[Stored entries]

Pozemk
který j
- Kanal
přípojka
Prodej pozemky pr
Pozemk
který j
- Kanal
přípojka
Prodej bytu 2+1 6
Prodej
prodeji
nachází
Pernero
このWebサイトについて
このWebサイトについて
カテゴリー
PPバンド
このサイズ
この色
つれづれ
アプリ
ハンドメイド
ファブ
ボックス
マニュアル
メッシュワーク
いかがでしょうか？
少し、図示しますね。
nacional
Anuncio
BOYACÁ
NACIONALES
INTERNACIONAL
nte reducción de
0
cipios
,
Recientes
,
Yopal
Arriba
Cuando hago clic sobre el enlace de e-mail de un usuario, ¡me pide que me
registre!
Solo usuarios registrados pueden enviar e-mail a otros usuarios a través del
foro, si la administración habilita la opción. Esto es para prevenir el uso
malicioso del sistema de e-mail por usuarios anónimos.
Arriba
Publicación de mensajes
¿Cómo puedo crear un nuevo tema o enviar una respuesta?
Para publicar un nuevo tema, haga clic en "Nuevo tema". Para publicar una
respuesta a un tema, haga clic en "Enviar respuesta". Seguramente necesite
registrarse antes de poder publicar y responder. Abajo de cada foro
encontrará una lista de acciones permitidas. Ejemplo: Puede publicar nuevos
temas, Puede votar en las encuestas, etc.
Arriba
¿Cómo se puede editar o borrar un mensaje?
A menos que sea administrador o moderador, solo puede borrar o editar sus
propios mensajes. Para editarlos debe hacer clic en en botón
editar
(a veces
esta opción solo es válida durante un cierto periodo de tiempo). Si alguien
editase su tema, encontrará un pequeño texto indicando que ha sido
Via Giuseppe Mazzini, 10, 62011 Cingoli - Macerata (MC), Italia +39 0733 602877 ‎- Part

• **Requirement**
A copy of each line above that holds the word "mail" is the expected answer.

• **Answer to the problem**
Cuando hago clic sobre el enlace de e-mail de un usuario, ¡me pide que me
Solo usuarios registrados pueden enviar e-mail a otros usuarios a través del
malicioso del sistema de e-mail por usuarios anónimos.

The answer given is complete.